Evidemment, on pouvait se demander quel lien existait entre la lumière de l'esprit, qui est psychique, et la lumière des étoiles! La pensée n'est-elle pas immatérielle? Pourtant, Cariou voyait bien cette lumière psychique, ou plutôt comment elle était contrainte, emmurée! Elle avait donc une existence physique et d'ailleurs la pensée, qui naît de l'activité des neurones, a-t-elle une limite précise d'avec le corps?
Bien sûr, il était encore possible que Cariou vît le monde selon son "délire", ses traumatismes ou sa paranoïa! Ici, on n'en finissait jamais de se suspecter et de couper les cheveux en quatre et c'était même là l'un des arts préférés des philosophes, afin qu'ils se sentissent objectifs! La science tranchait le débat par l'expérience, les mêmes résultats obtenus par d'autres, ce qui prouvait qu'elle disait vrai, en constituant sa fierté, mais Cariou voyait justement que sa logique fonctionnait par les faits, les réactions et les événements, au point qu'il était à même parfois de les prévoir!
D'après Macamo, un rayon d'énergie noire lutterait contre la gravitation et donc disloquerait le mur psychique et quand même matériel, qui retenait la lumière! On était là au niveau des particules, mais que se passerait-il dans l'individu, au moment de cette libération? Macamo n'en disait rien! Il s'était uniquement consacré à l'aspect technique du problème! Ce serait à Cariou d'expérimenter la chose et éventuellement de payer les pots cassés! Mais que l'on pût faire jaillir la lumière des individus faisait évidemment rêver! Cariou n'eût pas été étonné de voir tout le monde se mettre à danser et à chanter!

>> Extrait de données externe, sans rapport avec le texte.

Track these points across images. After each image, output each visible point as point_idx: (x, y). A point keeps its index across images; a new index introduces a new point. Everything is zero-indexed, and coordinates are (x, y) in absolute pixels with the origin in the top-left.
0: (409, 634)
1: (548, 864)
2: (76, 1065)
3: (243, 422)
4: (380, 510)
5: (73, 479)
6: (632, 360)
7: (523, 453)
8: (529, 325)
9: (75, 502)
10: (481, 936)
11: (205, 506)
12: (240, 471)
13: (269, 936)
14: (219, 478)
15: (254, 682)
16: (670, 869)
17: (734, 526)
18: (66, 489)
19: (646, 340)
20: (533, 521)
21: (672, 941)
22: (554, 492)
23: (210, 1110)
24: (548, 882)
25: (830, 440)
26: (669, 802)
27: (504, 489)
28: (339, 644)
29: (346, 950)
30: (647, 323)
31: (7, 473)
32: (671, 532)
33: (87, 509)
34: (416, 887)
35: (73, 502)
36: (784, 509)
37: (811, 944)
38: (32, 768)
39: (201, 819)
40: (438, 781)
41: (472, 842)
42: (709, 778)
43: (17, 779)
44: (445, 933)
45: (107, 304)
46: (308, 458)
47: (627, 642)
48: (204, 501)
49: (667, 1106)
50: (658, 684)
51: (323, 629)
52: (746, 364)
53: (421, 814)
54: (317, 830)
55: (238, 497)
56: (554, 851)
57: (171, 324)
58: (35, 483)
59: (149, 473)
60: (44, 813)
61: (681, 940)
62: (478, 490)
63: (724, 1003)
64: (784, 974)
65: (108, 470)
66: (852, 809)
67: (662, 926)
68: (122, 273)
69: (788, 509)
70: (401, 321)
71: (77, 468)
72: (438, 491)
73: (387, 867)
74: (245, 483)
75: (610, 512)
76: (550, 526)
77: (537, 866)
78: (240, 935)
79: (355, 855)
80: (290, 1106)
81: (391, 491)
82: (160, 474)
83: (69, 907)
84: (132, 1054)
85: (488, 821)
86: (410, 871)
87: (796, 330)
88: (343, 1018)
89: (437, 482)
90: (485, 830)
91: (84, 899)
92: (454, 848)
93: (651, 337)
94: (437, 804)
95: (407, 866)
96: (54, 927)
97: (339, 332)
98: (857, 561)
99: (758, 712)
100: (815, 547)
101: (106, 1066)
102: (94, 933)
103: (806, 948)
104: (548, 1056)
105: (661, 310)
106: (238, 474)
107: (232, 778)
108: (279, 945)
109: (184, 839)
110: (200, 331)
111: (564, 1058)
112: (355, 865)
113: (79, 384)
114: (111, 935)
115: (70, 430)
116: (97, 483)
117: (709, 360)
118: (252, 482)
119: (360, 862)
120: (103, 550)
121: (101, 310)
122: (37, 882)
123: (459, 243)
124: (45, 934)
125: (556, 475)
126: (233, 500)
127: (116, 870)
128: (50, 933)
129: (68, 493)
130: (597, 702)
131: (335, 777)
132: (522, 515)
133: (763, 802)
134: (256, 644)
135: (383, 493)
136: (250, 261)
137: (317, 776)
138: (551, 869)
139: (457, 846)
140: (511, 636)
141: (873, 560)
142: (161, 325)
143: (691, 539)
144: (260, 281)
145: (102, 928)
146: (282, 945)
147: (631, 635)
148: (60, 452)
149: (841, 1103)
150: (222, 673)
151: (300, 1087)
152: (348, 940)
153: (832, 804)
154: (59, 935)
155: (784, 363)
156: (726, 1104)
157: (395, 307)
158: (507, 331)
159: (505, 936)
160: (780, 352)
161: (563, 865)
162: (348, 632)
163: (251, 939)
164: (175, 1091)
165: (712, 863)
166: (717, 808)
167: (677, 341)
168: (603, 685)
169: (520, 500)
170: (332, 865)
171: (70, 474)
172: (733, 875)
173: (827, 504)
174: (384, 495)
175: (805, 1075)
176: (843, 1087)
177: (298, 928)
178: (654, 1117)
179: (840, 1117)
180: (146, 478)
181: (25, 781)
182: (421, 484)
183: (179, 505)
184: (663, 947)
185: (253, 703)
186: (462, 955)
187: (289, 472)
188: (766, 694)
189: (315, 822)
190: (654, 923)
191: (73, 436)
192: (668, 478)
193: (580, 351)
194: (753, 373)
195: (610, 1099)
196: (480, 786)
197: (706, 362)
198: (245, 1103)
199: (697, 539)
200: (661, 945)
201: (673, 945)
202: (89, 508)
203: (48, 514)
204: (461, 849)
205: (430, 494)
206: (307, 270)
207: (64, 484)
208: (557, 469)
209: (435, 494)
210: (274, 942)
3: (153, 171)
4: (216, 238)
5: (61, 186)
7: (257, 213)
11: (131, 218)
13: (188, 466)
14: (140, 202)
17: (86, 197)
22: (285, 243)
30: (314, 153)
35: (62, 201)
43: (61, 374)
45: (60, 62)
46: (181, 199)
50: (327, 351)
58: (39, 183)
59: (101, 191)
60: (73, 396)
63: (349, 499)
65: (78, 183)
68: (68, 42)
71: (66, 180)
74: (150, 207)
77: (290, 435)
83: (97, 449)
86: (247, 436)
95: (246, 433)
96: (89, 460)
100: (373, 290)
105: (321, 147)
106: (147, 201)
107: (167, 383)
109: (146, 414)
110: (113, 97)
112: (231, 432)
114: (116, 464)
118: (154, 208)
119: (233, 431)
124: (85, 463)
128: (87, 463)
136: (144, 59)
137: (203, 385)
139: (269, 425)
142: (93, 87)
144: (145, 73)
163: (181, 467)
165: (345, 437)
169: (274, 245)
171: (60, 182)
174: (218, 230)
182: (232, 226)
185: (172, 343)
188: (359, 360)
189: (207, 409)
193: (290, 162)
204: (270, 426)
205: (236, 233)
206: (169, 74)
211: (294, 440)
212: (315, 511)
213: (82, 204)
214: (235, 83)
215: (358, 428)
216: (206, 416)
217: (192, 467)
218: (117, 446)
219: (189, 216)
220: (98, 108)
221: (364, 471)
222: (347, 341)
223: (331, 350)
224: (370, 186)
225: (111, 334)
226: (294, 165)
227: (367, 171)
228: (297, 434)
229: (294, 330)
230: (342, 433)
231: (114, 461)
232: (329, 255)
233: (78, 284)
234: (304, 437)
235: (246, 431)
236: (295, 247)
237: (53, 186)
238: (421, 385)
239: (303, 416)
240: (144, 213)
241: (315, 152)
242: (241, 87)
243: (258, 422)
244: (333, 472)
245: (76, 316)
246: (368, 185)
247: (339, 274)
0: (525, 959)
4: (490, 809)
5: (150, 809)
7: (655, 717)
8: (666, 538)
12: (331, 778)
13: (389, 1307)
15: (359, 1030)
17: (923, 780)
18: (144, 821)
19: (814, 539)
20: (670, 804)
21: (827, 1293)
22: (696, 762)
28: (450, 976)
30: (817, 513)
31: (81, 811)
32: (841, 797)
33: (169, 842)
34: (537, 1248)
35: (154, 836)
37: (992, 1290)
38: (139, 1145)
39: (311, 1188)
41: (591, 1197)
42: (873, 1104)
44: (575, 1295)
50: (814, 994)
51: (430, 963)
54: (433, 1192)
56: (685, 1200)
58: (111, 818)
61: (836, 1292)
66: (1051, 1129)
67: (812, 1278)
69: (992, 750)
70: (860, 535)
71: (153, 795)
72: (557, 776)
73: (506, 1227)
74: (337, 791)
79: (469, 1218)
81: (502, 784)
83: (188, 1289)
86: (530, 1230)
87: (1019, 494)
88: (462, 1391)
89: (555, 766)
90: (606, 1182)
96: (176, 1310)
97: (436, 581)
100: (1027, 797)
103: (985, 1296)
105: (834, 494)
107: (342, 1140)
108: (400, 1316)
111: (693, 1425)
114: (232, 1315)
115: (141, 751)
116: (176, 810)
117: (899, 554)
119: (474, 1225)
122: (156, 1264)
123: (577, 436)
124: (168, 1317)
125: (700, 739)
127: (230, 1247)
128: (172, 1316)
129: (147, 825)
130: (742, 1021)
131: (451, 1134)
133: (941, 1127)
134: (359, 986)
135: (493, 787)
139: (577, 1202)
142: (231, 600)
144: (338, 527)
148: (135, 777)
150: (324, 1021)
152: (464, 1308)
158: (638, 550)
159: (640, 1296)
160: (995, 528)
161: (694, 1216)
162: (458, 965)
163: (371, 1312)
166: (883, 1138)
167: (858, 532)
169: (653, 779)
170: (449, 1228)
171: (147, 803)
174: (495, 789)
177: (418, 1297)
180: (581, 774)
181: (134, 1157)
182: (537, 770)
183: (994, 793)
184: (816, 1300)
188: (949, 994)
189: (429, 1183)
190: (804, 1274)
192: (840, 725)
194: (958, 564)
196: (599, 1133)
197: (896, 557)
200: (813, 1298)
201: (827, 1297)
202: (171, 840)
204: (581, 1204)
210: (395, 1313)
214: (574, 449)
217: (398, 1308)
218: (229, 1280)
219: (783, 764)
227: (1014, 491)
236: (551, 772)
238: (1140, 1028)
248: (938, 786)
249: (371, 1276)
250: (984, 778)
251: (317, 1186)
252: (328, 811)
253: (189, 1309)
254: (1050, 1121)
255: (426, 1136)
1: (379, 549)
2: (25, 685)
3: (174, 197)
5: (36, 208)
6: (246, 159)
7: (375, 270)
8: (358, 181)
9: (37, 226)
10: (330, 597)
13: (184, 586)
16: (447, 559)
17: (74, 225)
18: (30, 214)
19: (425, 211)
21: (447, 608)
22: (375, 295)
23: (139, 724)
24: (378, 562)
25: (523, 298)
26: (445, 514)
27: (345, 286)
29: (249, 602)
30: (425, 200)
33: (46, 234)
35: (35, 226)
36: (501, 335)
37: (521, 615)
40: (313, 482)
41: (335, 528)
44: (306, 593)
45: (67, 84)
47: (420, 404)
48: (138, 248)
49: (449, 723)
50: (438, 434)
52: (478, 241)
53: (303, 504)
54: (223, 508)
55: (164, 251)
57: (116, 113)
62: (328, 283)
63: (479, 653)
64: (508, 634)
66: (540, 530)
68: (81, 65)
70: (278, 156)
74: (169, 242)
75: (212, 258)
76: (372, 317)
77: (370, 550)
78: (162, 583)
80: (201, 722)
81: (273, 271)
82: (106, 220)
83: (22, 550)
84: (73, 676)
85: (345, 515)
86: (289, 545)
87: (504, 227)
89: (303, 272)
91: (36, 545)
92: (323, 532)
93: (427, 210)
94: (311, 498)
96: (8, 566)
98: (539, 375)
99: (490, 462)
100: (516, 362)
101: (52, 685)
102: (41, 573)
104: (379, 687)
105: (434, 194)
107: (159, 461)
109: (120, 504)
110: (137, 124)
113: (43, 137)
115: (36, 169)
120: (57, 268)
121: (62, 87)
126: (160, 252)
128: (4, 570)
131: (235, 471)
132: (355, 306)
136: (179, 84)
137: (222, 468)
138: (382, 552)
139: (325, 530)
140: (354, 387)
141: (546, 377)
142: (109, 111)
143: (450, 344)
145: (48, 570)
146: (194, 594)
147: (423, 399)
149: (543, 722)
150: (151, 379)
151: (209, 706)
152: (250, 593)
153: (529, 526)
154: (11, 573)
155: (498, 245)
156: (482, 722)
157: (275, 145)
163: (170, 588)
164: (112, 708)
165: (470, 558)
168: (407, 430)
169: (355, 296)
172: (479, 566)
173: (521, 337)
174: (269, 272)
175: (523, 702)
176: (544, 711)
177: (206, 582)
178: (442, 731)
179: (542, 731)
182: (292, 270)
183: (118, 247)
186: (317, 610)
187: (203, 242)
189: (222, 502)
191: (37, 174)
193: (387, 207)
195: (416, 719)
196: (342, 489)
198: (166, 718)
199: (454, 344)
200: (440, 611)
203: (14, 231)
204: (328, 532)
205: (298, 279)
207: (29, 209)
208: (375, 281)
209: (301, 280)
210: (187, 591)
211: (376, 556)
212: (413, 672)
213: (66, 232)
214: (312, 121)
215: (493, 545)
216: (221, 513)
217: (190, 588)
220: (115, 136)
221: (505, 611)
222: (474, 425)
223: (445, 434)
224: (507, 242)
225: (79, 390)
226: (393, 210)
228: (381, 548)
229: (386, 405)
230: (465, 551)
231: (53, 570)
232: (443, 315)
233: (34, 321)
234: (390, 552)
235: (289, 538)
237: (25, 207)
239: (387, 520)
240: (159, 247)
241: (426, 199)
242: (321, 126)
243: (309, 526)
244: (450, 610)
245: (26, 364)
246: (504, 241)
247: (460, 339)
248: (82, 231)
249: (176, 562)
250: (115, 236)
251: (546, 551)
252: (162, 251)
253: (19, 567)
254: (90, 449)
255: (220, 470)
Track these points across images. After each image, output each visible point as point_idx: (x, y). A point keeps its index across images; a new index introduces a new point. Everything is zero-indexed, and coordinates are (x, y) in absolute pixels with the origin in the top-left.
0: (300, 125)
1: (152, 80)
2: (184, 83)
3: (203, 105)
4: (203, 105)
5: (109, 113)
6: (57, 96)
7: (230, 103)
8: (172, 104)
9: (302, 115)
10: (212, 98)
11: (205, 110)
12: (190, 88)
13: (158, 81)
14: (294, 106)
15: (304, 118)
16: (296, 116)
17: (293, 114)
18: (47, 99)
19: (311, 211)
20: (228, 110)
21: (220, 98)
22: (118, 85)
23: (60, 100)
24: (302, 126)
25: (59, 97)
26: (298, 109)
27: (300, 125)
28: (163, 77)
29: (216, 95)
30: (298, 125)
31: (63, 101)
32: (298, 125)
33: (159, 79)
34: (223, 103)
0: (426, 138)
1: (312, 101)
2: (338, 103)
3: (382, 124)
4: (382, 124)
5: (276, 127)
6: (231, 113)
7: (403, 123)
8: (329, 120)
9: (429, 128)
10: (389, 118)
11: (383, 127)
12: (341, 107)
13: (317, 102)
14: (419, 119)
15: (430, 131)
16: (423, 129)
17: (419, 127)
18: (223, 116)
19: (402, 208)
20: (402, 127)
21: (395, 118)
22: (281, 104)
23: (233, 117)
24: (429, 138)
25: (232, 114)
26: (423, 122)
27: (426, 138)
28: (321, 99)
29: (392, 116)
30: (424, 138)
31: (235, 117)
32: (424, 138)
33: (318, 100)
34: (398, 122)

Après la partie théorique, Macamo avait décrit très précisément la construction de son invention et Cariou eut l'impression de se trouver devant une maquette de son enfance! Il alla faire ses emplettes, dans des magasins d'électroniques et d'informatique, puis, sous sa lampe de bureau, il s'installa pour la soudure! Des cartes étranges, des résistances colorées, des semi-conducteurs sur pattes ou des microprocesseurs griffus passaient entre ses mains et fumaient légèrement, avant de rejoindre le tout!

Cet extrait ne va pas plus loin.